Due to such biases, POGO calls the clinical trial process for Pradaxa “a sausage factory.” Lauren Murphy, a spokeswoman with Boehringer Ingelheim which is based in Ingelheim, Germany, provided a statement that says the company discussed their clinical trial design with POGO in 2013. “We found the article to be biased and misleading for patients and providers. The points raised have been previously addressed publicly and found to be baseless,” the company says.

A Shaky Redaction

Another set of documents suggested the agency bowed to the company’s wish to make advertising claims that Pradaxa was superior to warfarin. In the trial, 3.4 percent of patients on warfarin suffered a stroke compared with 2.2 percent on Pradaxa, but flaws in trial design gave Pradaxa a clear advantage.

At least one FDA leader insisted that a superiority claim was inappropriate due to these flaws and would lead patients on warfarin to believe that they should switch to Pradaxa when it wasn’t clear that they would benefit from doing so. However, his statement was hidden from public view until the POGO report was released.
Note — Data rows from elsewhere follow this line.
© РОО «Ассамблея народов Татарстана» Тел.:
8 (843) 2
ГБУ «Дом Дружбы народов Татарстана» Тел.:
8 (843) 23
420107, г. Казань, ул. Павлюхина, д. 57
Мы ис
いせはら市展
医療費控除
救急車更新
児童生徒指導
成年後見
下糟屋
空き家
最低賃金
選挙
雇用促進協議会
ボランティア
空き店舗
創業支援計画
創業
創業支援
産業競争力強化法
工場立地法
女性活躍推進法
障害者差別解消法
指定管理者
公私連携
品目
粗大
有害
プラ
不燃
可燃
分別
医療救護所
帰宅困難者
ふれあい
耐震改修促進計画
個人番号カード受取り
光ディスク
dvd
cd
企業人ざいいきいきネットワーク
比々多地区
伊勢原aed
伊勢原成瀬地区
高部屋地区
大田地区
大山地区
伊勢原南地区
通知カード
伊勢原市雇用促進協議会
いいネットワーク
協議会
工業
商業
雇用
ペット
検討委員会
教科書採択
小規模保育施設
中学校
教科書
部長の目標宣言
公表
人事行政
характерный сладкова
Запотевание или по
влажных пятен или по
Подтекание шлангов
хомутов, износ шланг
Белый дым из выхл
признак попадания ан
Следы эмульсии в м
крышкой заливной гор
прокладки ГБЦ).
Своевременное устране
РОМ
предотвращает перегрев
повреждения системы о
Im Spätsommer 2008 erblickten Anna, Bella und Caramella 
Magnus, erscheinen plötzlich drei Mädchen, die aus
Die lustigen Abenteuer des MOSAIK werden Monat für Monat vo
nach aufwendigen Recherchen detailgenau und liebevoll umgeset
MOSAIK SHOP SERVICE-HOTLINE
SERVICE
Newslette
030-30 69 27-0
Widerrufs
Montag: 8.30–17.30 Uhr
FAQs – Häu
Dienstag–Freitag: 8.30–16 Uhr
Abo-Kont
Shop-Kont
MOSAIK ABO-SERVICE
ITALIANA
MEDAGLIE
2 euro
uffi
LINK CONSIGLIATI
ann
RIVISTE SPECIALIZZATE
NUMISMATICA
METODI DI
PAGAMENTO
In 2010, Ellis Unger, the deputy director of the Office of New Drugs at the time, posted a memo to the FDA’s website explaining the agency’s rationale for approving Pradaxa, which is also known by its scientific name dabigatran. The FDA originally redacted a portion of Unger’s statement and said the redaction was intended to protect trade secrets. But the deleted section of Unger’s memo, obtained by POGO, appears to have little to do with trade secrets. Instead, it casts into question the FDA’s decision to eventually allow Boehringer Ingelheim to make superiority claims for Pradaxa.

The redacted section of Unger’s memo reads, “It is important, therefore, not to provide dabigatran with a superiority claim to warfarin, because it would imply that even those well-treated with warfarin should be switched to dabigatran. Clearly, that is not the case.”

Internal emails obtained from Boehringer Ingelheim also show that at least two company scientists who called for establishing a “therapeutic range” within which Pradaxa would be most effective were silenced by concerns that doing so would compromise its ability to compete with warfarin. The creation of such a range would require patients to be regularly tested, and thus erase the drug’s primary competitive advantage.

Boehringer Ingelheim disputes these claims and the implication that warfarin may be just as good or better for some patients than Pradaxa. “Patient care and the evaluation of medicines are best left in the hands of medical experts. The article is irresponsible as it places in danger patients who may erroneously change their medication or behavior without speaking to a healthcare professional,” the company says. “We take offense to anyone or any organization who would question our integrity. ”

To Cotton, the FDA’s willingness to approve a blood thinner without an antidote represents a gross miscalculation. He is similarly offended by the fact that so few primary care physicians seem to inform their patients about the risks of Pradaxa.

“I am frustrated but I am still a little bit in the dark as to how the hell it happened,” he says. “I just know the real-world consequences of having a blood thinner without an antidote. It just freaks me out.”